SOURCE RECORDS Start Marker

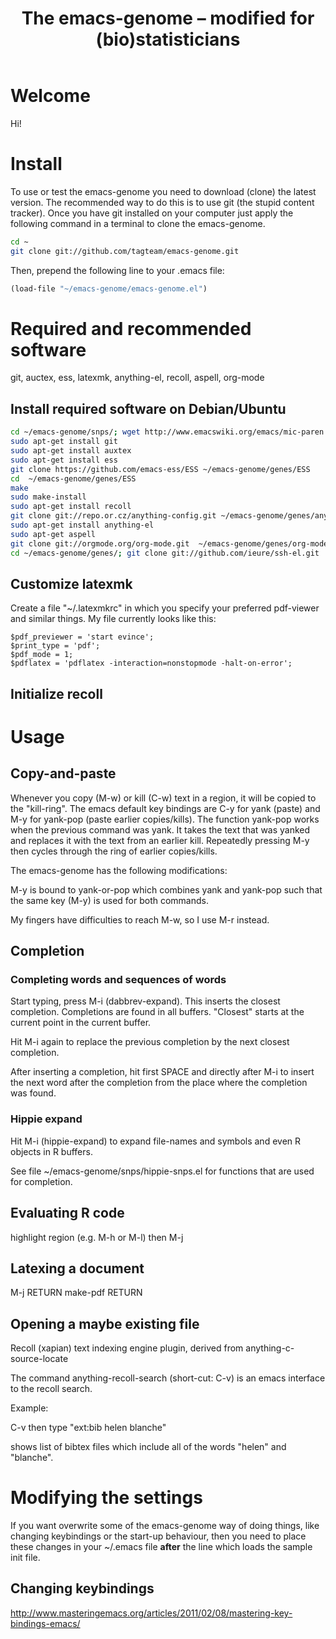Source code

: #+Title: The emacs-genome -- modified for (bio)statisticians

* Welcome

Hi!
  
* Install

To use or test the emacs-genome you need to download (clone) the
latest version. The recommended way to do this is to use git (the
stupid content tracker). Once you have git installed on your computer
just apply the following command in a terminal to clone the
emacs-genome. 

#+BEGIN_SRC sh
cd ~
git clone git://github.com/tagteam/emacs-genome.git
#+END_SRC

Then, prepend the following line to your .emacs file:

#+BEGIN_SRC  emacs-lisp :export code
(load-file "~/emacs-genome/emacs-genome.el")
#+END_SRC

* Required and recommended software 

git, auctex, ess, latexmk, anything-el, recoll, aspell, org-mode

** Install required software on Debian/Ubuntu

#+BEGIN_SRC sh 
cd ~/emacs-genome/snps/; wget http://www.emacswiki.org/emacs/mic-paren.el
sudo apt-get install git
sudo apt-get install auxtex
sudo apt-get install ess
git clone https://github.com/emacs-ess/ESS ~/emacs-genome/genes/ESS
cd  ~/emacs-genome/genes/ESS
make
sudo make-install
sudo apt-get install recoll
git clone git://repo.or.cz/anything-config.git ~/emacs-genome/genes/anything-config
sudo apt-get install anything-el
sudo apt-get aspell 
git clone git://orgmode.org/org-mode.git  ~/emacs-genome/genes/org-mode
cd ~/emacs-genome/genes/; git clone git://github.com/ieure/ssh-el.git
#+END_SRC

** Customize latexmk

Create a file "~/.latexmkrc" in which you specify your preferred
pdf-viewer and similar things. My file currently looks like this:

#+BEGIN_EXAMPLE
$pdf_previewer = 'start evince';
$print_type = 'pdf';
$pdf_mode = 1;
$pdflatex = 'pdflatex -interaction=nonstopmode -halt-on-error';
#+END_EXAMPLE

** Initialize recoll

* Usage
** Copy-and-paste

Whenever you copy (M-w) or kill (C-w) text in a region, it will be
copied to the "kill-ring". The emacs default key bindings are C-y for
yank (paste) and M-y for yank-pop (paste earlier copies/kills). The
function yank-pop works when the previous command was yank. It takes
the text that was yanked and replaces it with the text from an earlier
kill. Repeatedly pressing M-y then cycles through the ring of earlier
copies/kills.

The emacs-genome has the following modifications:

M-y is bound to yank-or-pop which combines yank and yank-pop such that
the same key (M-y) is used for both commands.

My fingers have difficulties to reach M-w, so I use M-r instead.

** Completion

*** Completing words and sequences of words

Start typing, press M-i (dabbrev-expand). This inserts the closest
completion. Completions are found in all buffers. "Closest" starts at
the current point in the current buffer.

Hit M-i again to replace the previous completion by the next closest
completion.

After inserting a completion, hit first SPACE and directly after M-i
to insert the next word after the completion from the place where the
completion was found.

*** Hippie expand

Hit M-i (hippie-expand) to expand file-names and symbols and even R objects in R buffers.

See file ~/emacs-genome/snps/hippie-snps.el for functions that are
used for completion.

** Evaluating R code

highlight region (e.g. M-h or M-l) then M-j 

** Latexing a document

M-j RETURN make-pdf RETURN

** Opening a maybe existing file  

Recoll (xapian) text indexing engine plugin, derived from
anything-c-source-locate

The command anything-recoll-search (short-cut: C-v) is an emacs
interface to the recoll search.

Example:

C-v  then type "ext:bib helen blanche"

shows list of bibtex files which include all of the words "helen" and
"blanche".

* Modifying the settings

If you want overwrite some of the emacs-genome way of doing things,
like changing keybindings or the start-up behaviour, then you need to
place these changes in your ~/.emacs file *after* the line which loads
the sample init file.

** Changing keybindings

http://www.masteringemacs.org/articles/2011/02/08/mastering-key-bindings-emacs/



:PROPERTIES:
#+TITLE: 
#+LANGUAGE:  en
#+OPTIONS:   H:3 num:t toc:nil \n:nil @:t ::t |:t ^:t -:t f:t *:t <:t
#+OPTIONS:   TeX:t LaTeX:t skip:nil d:nil todo:t pri:nil tags:not-in-toc author:nil
#+LaTeX_HEADER:\usepackage{authblk}
#+LaTeX_HEADER:\usepackage{natbib}
#+LaTeX_HEADER:\usepackage[table,usenames,dvipsnames]{xcolor}
#+LaTeX_HEADER:\definecolor{lightGray}{gray}{0.98}
#+LaTeX_HEADER:\definecolor{medioGray}{gray}{0.83}
#+LaTeX_HEADER:\rowcolors{1}{medioGray}{lightGray}
#+LaTeX_HEADER:\usepackage{attachfile}
#+LaTeX_HEADER:\usepackage{array}
#+LaTeX_HEADER:\usepackage[T1]{fontenc}
#+LaTeX_HEADER:\renewcommand*\familydefault{\sfdefault}
#+LaTeX_HEADER:\author{Thomas Alexander Gerds}
#+LaTeX_HEADER:\affil{Department of Biostatistics, University of Copenhagen}
#+LaTeX_HEADER:\newcommand{\sfootnote}[1]{\renewcommand{\thefootnote}{\fnsymbol{footnote}}\footnote{#1}\setcounter{footnote}{0}\renewcommand{\thefootnote}{\arabic{foot note}}}
#+LaTeX_HEADER:\makeatletter\def\blfootnote{\xdef\@thefnmark{}\@footnotetext}\makeatother
#+EXPORT_SELECT_TAGS: export
#+EXPORT_EXCLUDE_TAGS: noexport
#+LaTeX_HEADER \itemsep2pt
#+COLUMNS: %40ITEM %10BEAMER_env(Env) %9BEAMER_envargs(Env Args) %4BEAMER_col(Col) %10BEAMER_extra(Extra)
#+LaTeX_HEADER: \usepackage{color}
#+LATEX_HEADER: \lstset{
#+LATEX_HEADER: keywordstyle=\color{blue},
#+LATEX_HEADER: commentstyle=\color{red},
#+LATEX_HEADER: stringstyle=\color[rgb]{0,.5,0},
#+LATEX_HEADER: basicstyle=\ttfamily\small,
#+LATEX_HEADER: columns=fullflexible,
#+LATEX_HEADER: breaklines=true,        % sets automatic line breaking
#+LATEX_HEADER: breakatwhitespace=false,    % sets if automatic breaks should only happen at whitespace
#+LATEX_HEADER: numbers=left,
#+LATEX_HEADER: numberstyle=\ttfamily\tiny\color{gray},
#+LATEX_HEADER: stepnumber=1,
#+LATEX_HEADER: numbersep=10pt,
#+LATEX_HEADER: backgroundcolor=\color{white},
#+LATEX_HEADER: tabsize=4,
#+LATEX_HEADER: showspaces=false,
#+LATEX_HEADER: showstringspaces=false,
#+LATEX_HEADER: xleftmargin=.23in,
#+LATEX_HEADER: frame=single,
#+LATEX_HEADER: basewidth={0.5em,0.4em}
#+LATEX_HEADER: }
#+PROPERTY: session *R* 
#+PROPERTY: cache yes
:END:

SOURCE RECORDS End Marker

REQUIREMENT — Search the entries for the word "snps" and pick out every line that holds it.

EXERCISE RESULT —
cd ~/emacs-genome/snps/; wget http://www.emacswiki.org/emacs/mic-paren.el
See file ~/emacs-genome/snps/hippie-snps.el for functions that are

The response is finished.